As someone who often works with extremely productive people I have to respectfully disagree. They teach me when they work with me. They might make me more productive directly and so earn their higher wages, but they make me more productive IN THE FUTURE, whether they stick around or not.

And the longer they stick around, the more productive I will ultimately become.

Model that!

Great Quotes

Robin Hanson:

Like democracy fans who insist the only acceptable solution to democracy’s failings is more democracy, for many school fans the only acceptable solution to school failings is more school.

A variant on this is Arnold Kling‘s:

The other camp argues, “Markets fail, and that’s why we need government.” The idea is that markets are prone to excesses and imbalances and need the thoughtful, steadying hand of government to protect consumers and investors from flaws and uncertainties of the market. This camp believes that wise technocrats can and will bring order to the markets.

Markets fail; but they learn from their failures.
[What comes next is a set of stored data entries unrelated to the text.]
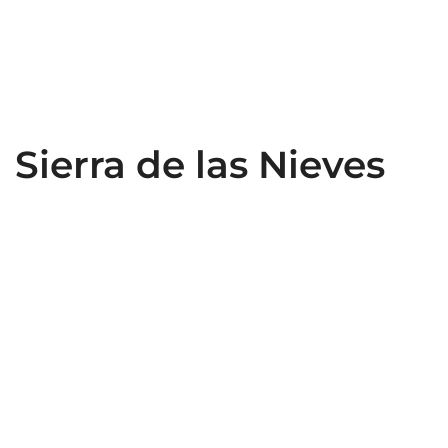
Sierra de las Nieves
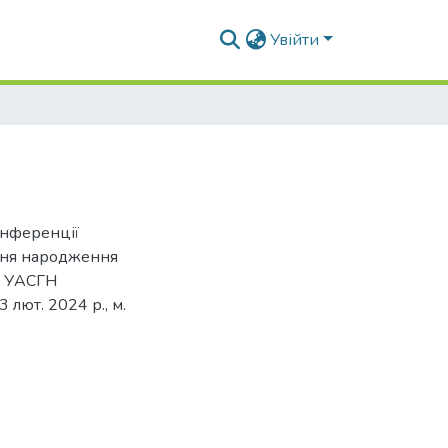
Увійти
онференції
 дня народження
а УАСГН
лют. 2024 р., м.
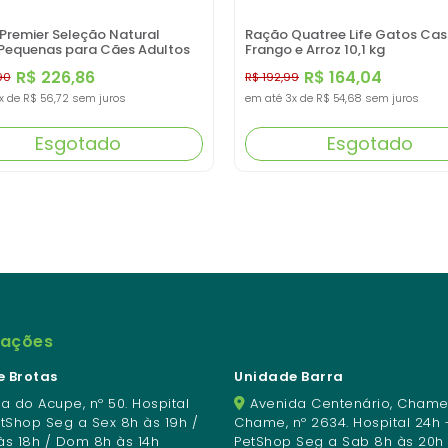
Premier Seleção Natural
Ração Quatree Life Gatos Ca
Pequenas para Cães Adultos
Frango e Arroz 10,1 kg
R$ 226,86
R$ 164,04
90
R$ 192,99
x
de
R$ 56,72
sem juros
em até
3x
de
R$ 54,68
sem juros
Esgotado
Esgotado
mações
 Brotas
Unidade Barra
a do Acupe, nº 50. Hospital
Avenida Centenário, Chame
etShop Seg a Sex 8h às 19h /
Chame, nº 2634. Hospital 24h 
às 18h / Dom 8h às 14h
PetShop Seg a Sab 8h às 20h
That’s why we need markets.

 

Irony

I briefly overheard an impassioned case for increasing the minimum wage on some morning news program today. The reason? “Rent is too high to pay on $7.25 an hour”

Indeed, rent is high in this city. I can’t imagine earning the min and making ends meet, certainly not in Manhattan, and certainly not in a nice neighborhood without a bunch of roommates.

But read Ryan Avent’s minibook (or listen to an interview with him) and think about this a bit.

High house prices are much a product of regulation designed to limit urban development. Incumbent house-owners lobby to enhance zoning laws and other regulations that stifle development to constrict supply. Now why would you want to constrict supply of something you own?

So the price goes up.

It’s policies that favor the rich that supply the strongest case for increasing the minimum wage.

Selected Questions From Tyler Cowen’s 2005 Macro Final

Note: I’m blogging through Tyler’s 2005 Macro final. I’m not really imagining that these answers are ‘right’ in the exam sense, but rather just an excuse to think about 2005 questions in 2011.

1. The pessimists commonly argue that the large U.S. trade and budget deficits eventually will require a big fall in the dollar, higher real interest rates, and a general loss of confidence in dollar-denominated assets. We all know that g > r would stop this problem in its tracks. But let us say that g is not big enough relative to r. What other non-pessimistic scenarios can you outline? How valid are they?

I think that g and r are growth interest rates.

I’ll take the question generally as asking for non-pessimistic scenarios on trade and budget deficits in the future.

Not sure if its non-pessimistic, but the twin deficits persist to this day, mostly because investors are terrified of any investment other than treasuries. Flight to safety preserves the purchasing power of the currency of account.

Less pessimistically, of course, trade deficits due to investment can persist for as long as there are investment booms elsewhere.

And let’s not forget that those trade deficits are nice while we have them. I like the way Russ Roberts thinks of the extremis scenario of exchange rate ‘over/under-valuation. He says that if some foreign country wants to give us a bunch of free cars (be it from exchange rate ‘misalignment’ or enormous foreign productivity matters not), they’re going to of course undermine our domestic auto industry. But (now think carefully about this for a sec) we’re getting free friggen cars!

But to the degree that these foreign investment booms prove illusory, we get a debt overhang and disinflationary recession. But there I go being pessimistic again. Michael Pettis has convinced me that the end-game in China is going to be an abrupt and far-too-late end to their government sponsored investment boom. Ew.

There are also some insights in Tyler’s question, which actually isn’t so pessimistic. What we wouldn’t give for a bit of inflation, depreciation and the ensuing loss of confidence today!